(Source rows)

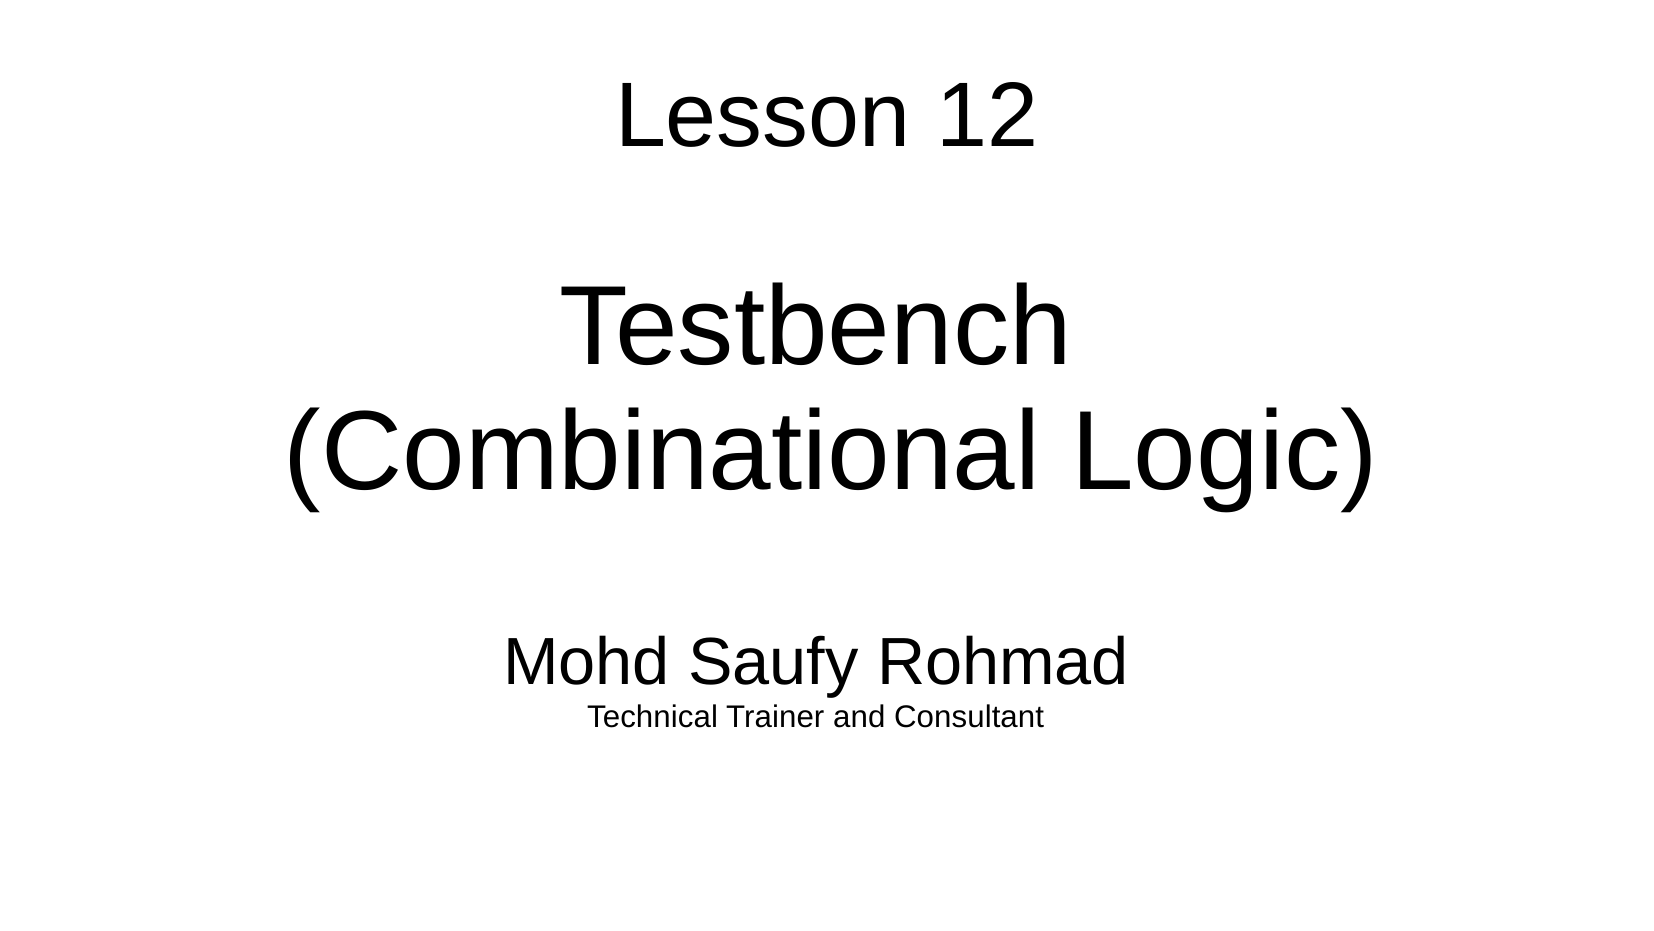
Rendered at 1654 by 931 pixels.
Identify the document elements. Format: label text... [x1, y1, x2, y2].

subtitle Testbench (Combinational Logic) [86, 262, 1576, 514]
title Lesson 12 [82, 37, 1571, 193]
text_box Mohd Saufy Rohmad Technical Trainer and Consultant [72, 615, 1561, 743]
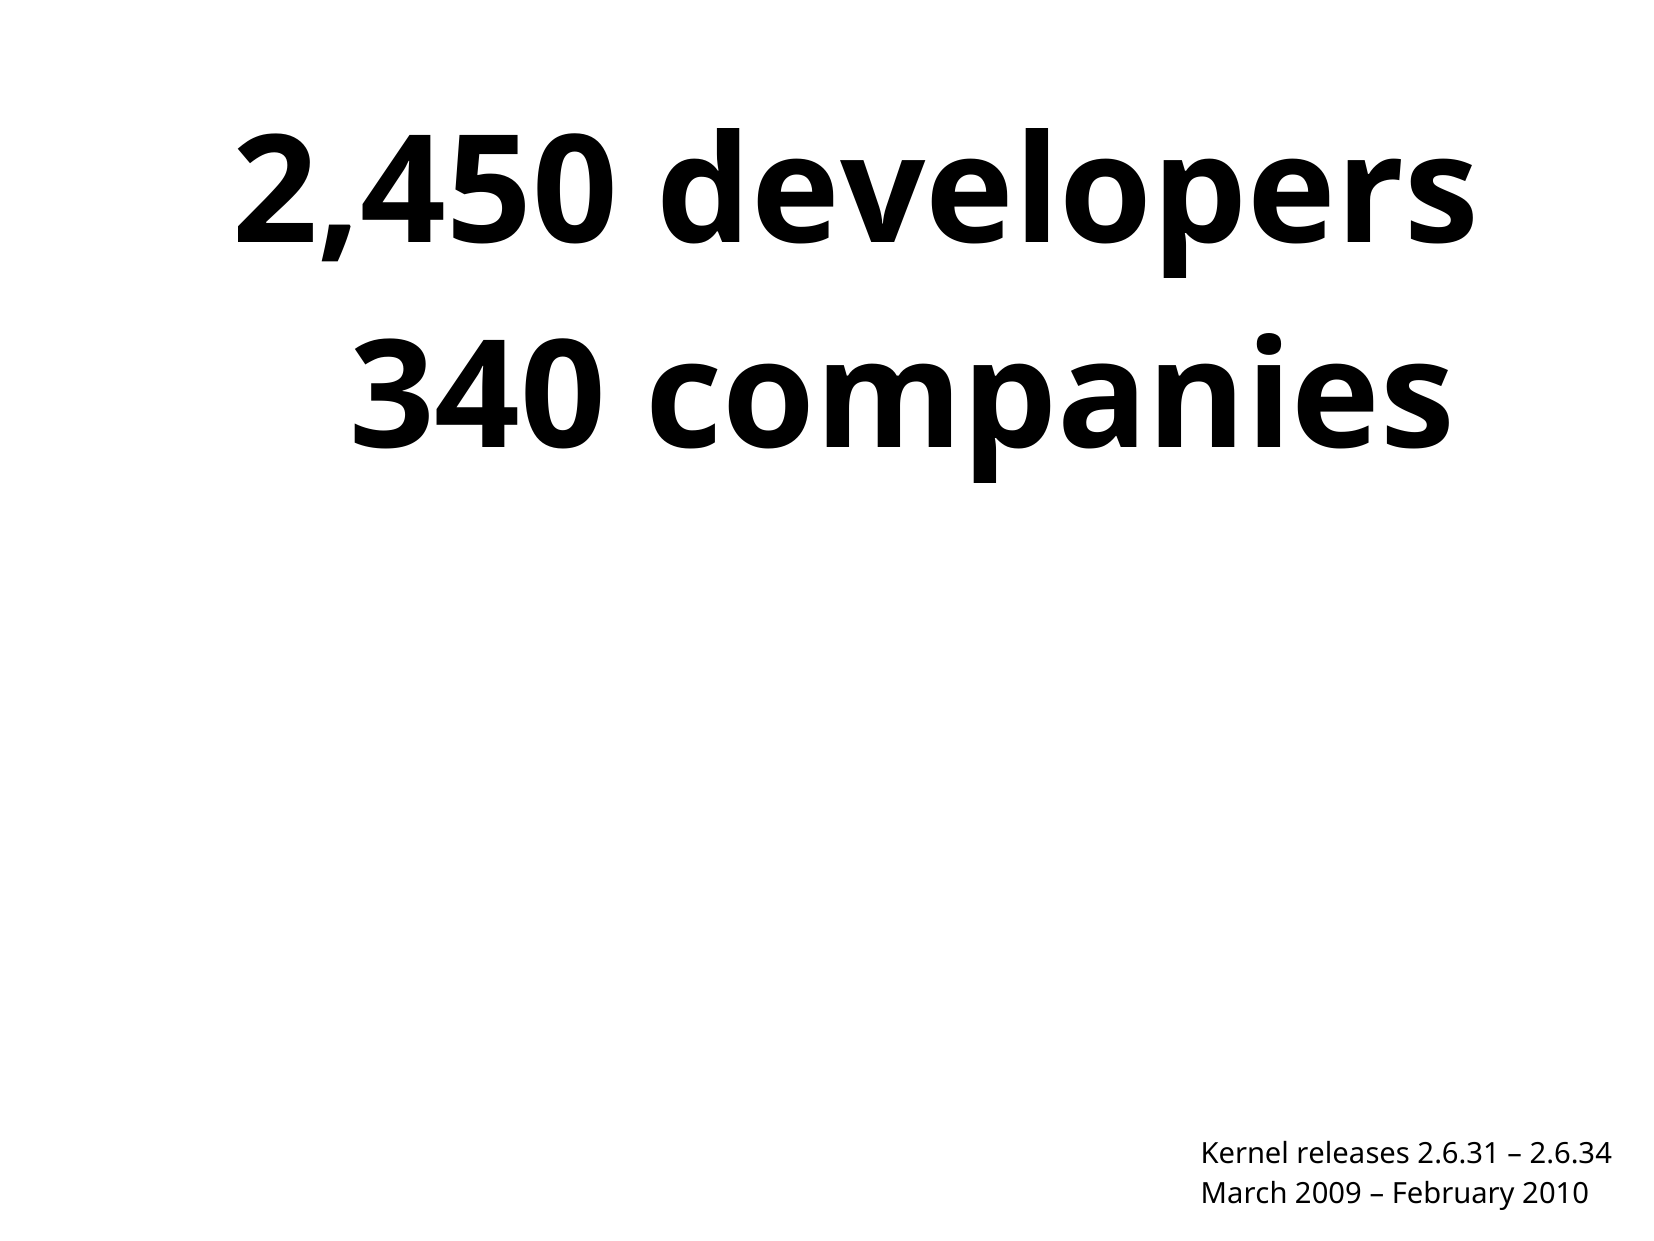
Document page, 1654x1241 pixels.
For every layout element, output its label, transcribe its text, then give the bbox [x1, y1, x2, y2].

text_box 2,450 developers 340 companies [217, 75, 1437, 451]
text_box Kernel releases 2.6.31 – 2.6.34 March 2009 – February 2010 [1185, 1125, 1609, 1211]
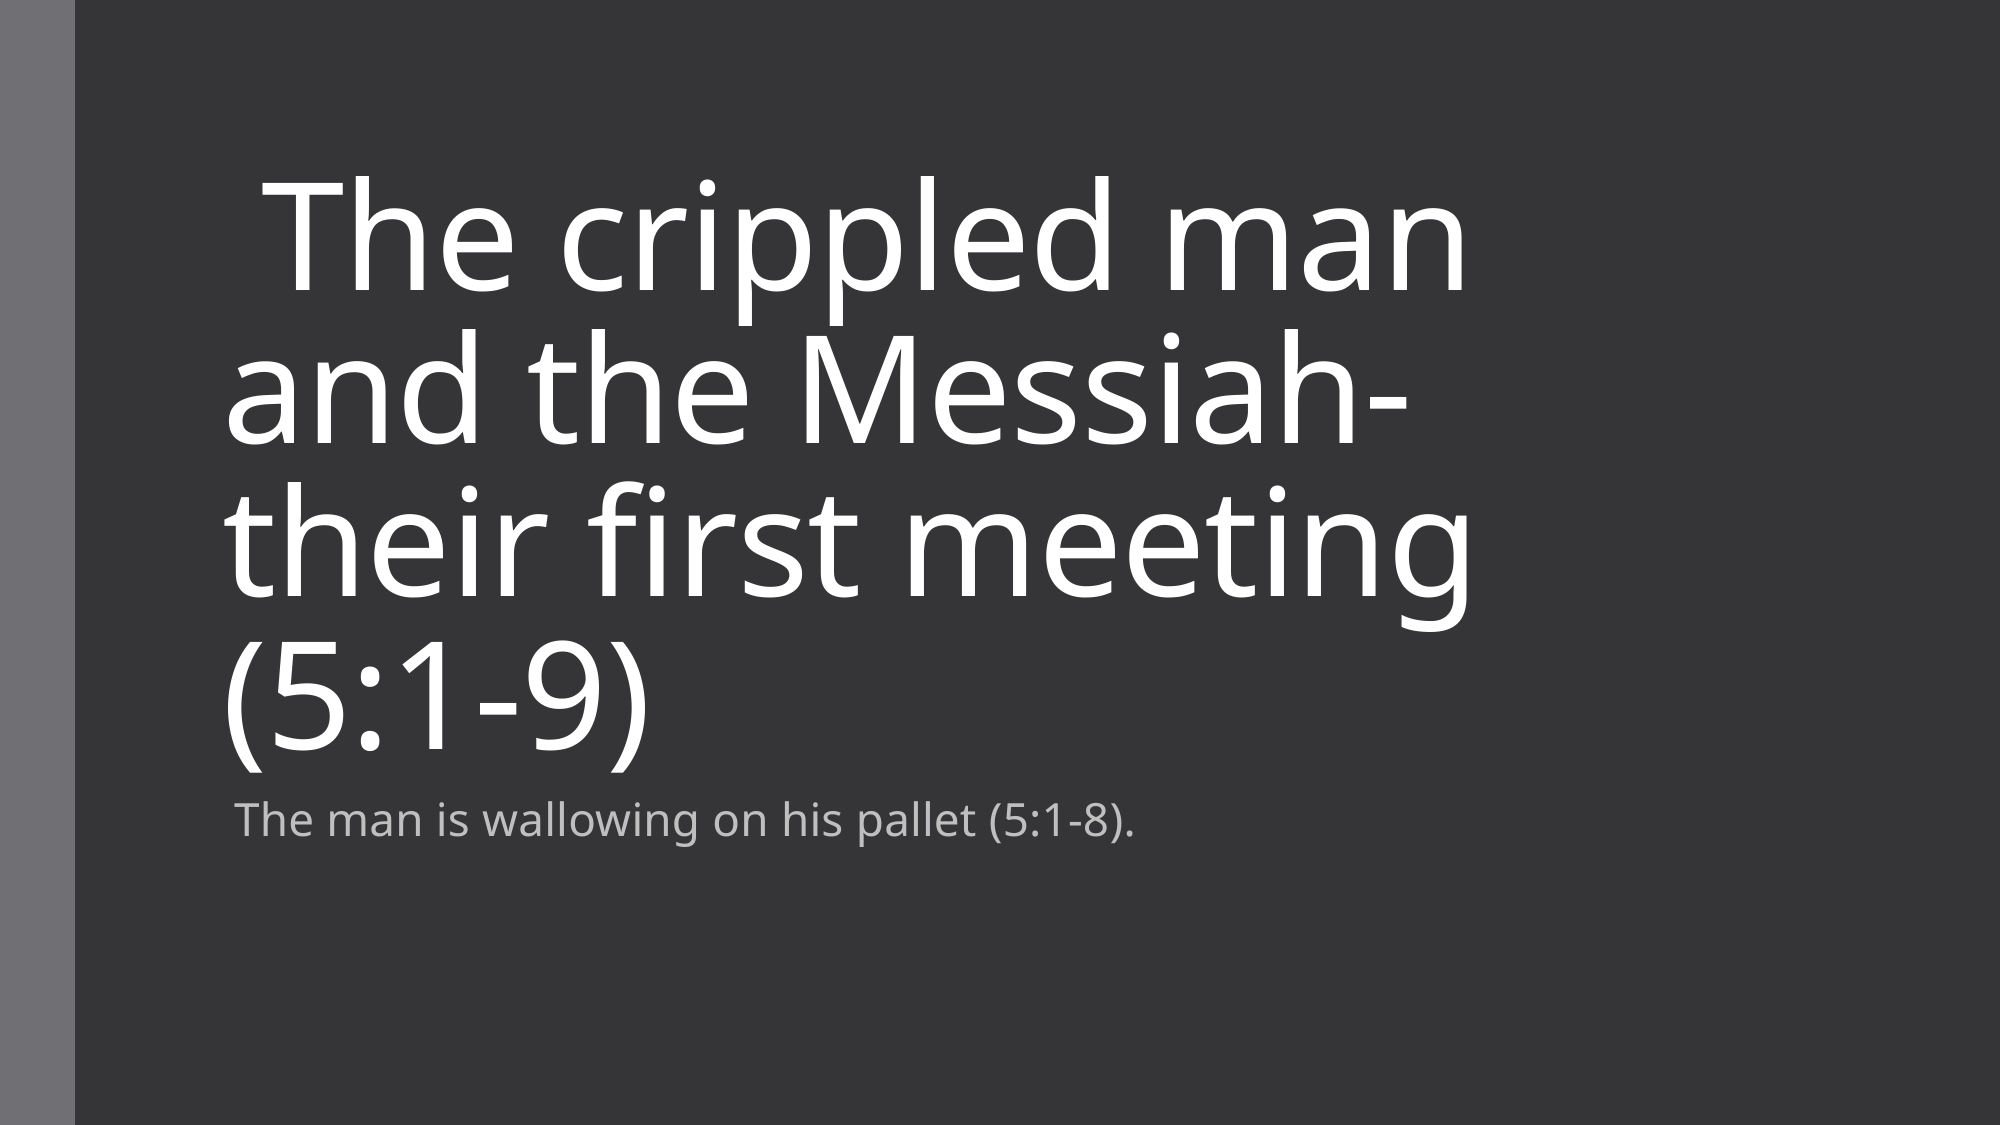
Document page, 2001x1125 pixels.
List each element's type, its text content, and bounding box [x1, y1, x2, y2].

title The crippled man and the Messiah-their first meeting (5:1-9) [206, 124, 1752, 787]
subtitle The man is wallowing on his pallet (5:1-8). [206, 787, 1752, 1066]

▶ Your task:
Copy the rows exactly, starting at the line that contains "Document page, 2001x1125 pixels." and continuing through the last line of the rows.

▶ Answer to this task:
Document page, 2001x1125 pixels.
List each element's type, its text content, and bounding box [x1, y1, x2, y2].

title The crippled man and the Messiah-their first meeting (5:1-9) [206, 124, 1752, 787]
subtitle The man is wallowing on his pallet (5:1-8). [206, 787, 1752, 1066]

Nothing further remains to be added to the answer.